Beginning at the line containing "50-54 | $2.66" in the material below and ending at the line containing "Effective June 1, 2022", return each line exactly and add nothing.

------

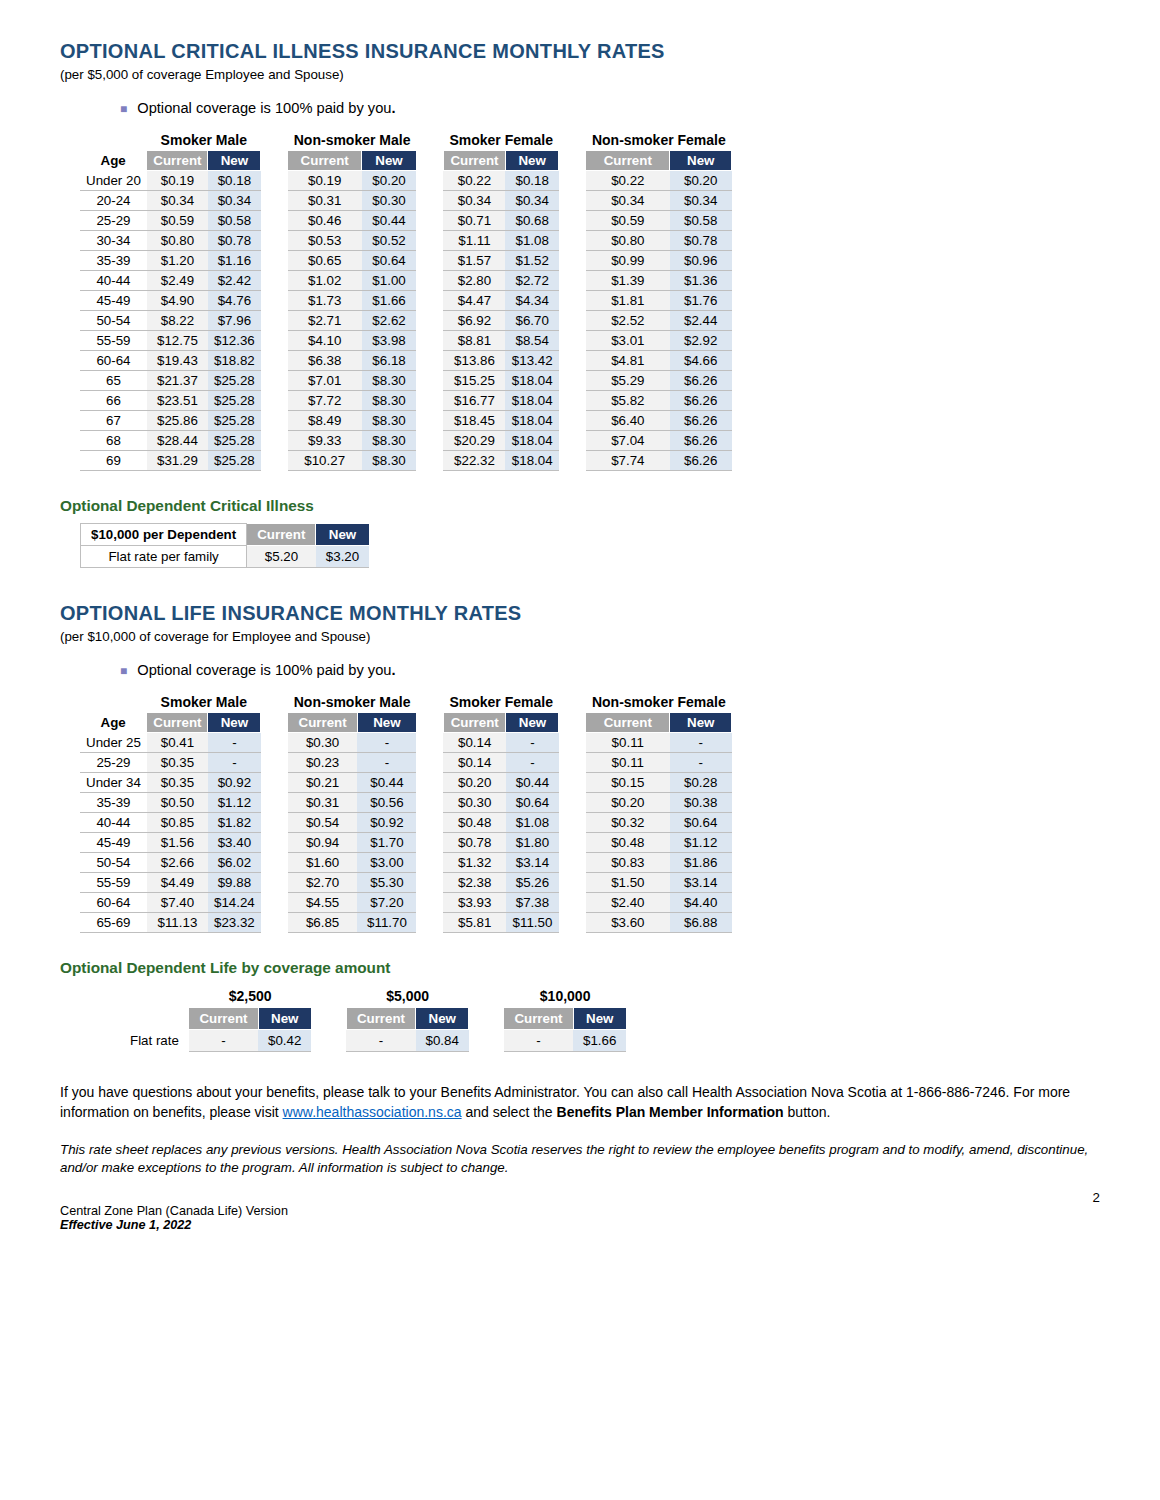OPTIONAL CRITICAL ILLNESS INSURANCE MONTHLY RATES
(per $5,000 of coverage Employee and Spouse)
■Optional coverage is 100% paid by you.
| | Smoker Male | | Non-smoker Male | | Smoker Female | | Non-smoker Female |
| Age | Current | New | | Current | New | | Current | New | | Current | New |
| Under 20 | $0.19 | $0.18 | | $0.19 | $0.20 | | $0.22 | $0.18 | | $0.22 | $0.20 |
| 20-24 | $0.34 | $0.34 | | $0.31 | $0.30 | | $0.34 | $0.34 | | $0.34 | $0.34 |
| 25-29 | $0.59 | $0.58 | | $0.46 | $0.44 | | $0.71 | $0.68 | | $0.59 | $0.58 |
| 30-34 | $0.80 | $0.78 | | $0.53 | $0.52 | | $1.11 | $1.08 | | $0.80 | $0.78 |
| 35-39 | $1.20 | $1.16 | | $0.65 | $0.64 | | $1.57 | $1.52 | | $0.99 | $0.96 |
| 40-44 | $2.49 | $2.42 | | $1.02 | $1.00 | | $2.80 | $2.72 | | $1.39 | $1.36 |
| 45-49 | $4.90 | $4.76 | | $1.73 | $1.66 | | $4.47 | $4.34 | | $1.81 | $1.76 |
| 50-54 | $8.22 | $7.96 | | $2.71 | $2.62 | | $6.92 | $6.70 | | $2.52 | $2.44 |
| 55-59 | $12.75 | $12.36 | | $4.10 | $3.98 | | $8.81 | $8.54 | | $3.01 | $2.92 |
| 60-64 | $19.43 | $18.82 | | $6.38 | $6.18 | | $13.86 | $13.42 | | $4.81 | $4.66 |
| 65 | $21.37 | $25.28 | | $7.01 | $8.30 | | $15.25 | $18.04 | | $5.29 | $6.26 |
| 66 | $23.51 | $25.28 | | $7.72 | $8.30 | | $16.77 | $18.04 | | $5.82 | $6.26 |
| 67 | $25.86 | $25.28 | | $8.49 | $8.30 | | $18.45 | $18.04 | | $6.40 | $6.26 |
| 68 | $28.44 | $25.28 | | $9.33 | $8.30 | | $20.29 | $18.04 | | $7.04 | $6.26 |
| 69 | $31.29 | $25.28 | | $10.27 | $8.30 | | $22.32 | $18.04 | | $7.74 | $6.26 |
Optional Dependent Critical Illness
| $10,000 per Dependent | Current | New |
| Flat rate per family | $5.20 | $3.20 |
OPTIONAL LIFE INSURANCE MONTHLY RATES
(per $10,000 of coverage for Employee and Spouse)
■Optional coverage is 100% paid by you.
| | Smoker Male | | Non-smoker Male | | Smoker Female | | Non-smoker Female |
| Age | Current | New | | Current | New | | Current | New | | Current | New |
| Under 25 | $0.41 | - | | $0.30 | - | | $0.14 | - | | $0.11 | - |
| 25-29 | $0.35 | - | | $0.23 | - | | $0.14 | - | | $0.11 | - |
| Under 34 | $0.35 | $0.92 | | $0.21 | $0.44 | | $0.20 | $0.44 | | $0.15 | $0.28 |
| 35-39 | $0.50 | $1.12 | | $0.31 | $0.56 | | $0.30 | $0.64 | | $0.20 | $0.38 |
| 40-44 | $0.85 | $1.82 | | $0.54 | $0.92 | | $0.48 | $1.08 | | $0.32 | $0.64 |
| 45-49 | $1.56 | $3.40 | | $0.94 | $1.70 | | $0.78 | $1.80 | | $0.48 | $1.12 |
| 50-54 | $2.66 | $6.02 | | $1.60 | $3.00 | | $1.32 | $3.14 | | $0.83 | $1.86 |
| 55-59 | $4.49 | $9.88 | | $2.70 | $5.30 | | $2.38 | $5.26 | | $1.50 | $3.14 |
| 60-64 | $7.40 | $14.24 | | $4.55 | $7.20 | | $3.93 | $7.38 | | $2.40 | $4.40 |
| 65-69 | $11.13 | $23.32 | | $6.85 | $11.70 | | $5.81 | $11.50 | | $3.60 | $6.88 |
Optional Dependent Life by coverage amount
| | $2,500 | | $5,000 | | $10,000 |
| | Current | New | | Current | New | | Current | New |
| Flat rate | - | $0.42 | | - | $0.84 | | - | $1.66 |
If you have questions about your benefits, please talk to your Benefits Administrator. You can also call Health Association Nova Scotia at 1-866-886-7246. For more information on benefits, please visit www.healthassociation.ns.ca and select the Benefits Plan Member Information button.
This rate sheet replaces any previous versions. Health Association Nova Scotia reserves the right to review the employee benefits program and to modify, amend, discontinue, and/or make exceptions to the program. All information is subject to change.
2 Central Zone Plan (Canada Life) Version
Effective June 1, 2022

------

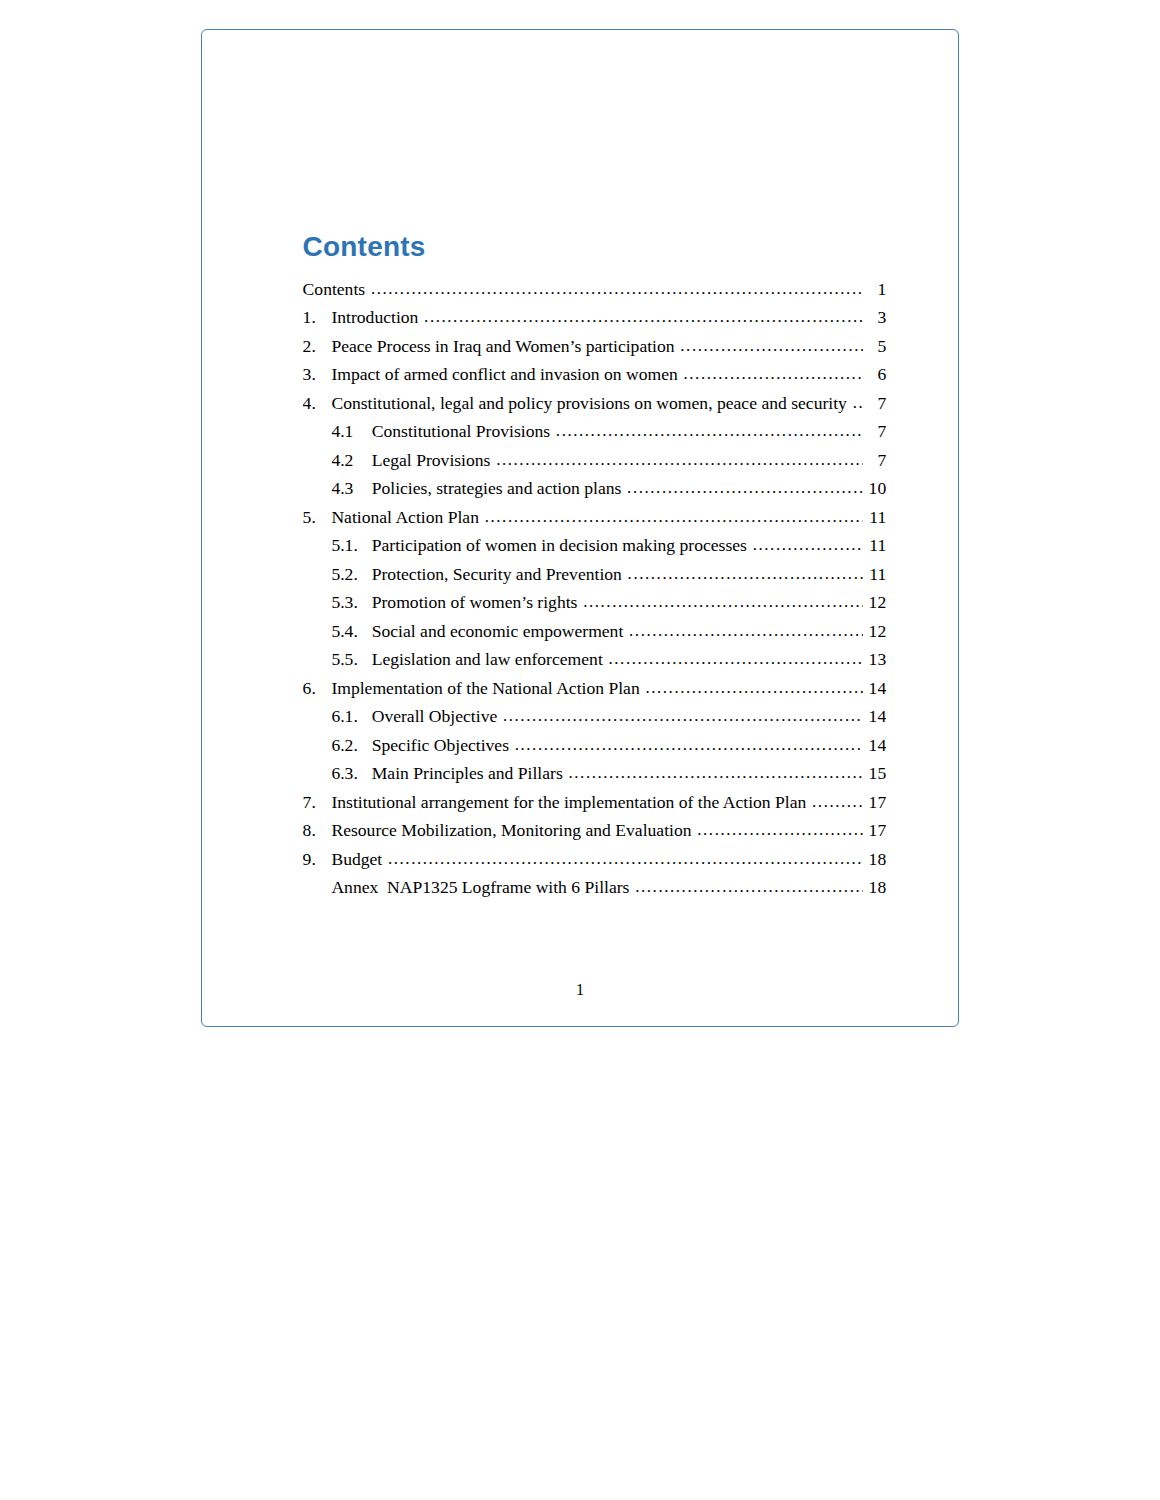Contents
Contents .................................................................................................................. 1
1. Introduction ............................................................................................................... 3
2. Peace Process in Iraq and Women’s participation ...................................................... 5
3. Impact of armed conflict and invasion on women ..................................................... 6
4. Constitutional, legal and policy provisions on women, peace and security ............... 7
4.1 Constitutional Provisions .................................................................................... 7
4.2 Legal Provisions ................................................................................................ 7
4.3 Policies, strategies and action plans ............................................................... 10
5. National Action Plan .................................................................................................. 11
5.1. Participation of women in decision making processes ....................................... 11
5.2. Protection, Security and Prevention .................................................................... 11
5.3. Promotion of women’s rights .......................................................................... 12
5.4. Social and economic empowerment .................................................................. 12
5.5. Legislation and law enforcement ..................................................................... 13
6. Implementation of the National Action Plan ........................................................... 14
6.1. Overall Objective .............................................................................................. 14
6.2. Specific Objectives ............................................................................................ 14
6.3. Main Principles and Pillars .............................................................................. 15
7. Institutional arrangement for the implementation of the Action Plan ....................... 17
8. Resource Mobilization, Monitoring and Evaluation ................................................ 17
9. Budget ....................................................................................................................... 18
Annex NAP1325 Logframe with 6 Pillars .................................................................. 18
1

------

• **ANSWER SECTION**:
| 50-54 | $2.66 | $6.02 | | $1.60 | $3.00 | | $1.32 | $3.14 | | $0.83 | $1.86 |
| 55-59 | $4.49 | $9.88 | | $2.70 | $5.30 | | $2.38 | $5.26 | | $1.50 | $3.14 |
| 60-64 | $7.40 | $14.24 | | $4.55 | $7.20 | | $3.93 | $7.38 | | $2.40 | $4.40 |
| 65-69 | $11.13 | $23.32 | | $6.85 | $11.70 | | $5.81 | $11.50 | | $3.60 | $6.88 |
Optional Dependent Life by coverage amount
| | $2,500 | | $5,000 | | $10,000 |
| | Current | New | | Current | New | | Current | New |
| Flat rate | - | $0.42 | | - | $0.84 | | - | $1.66 |
If you have questions about your benefits, please talk to your Benefits Administrator. You can also call Health Association Nova Scotia at 1-866-886-7246. For more information on benefits, please visit www.healthassociation.ns.ca and select the Benefits Plan Member Information button.
This rate sheet replaces any previous versions. Health Association Nova Scotia reserves the right to review the employee benefits program and to modify, amend, discontinue, and/or make exceptions to the program. All information is subject to change.
2 Central Zone Plan (Canada Life) Version
Effective June 1, 2022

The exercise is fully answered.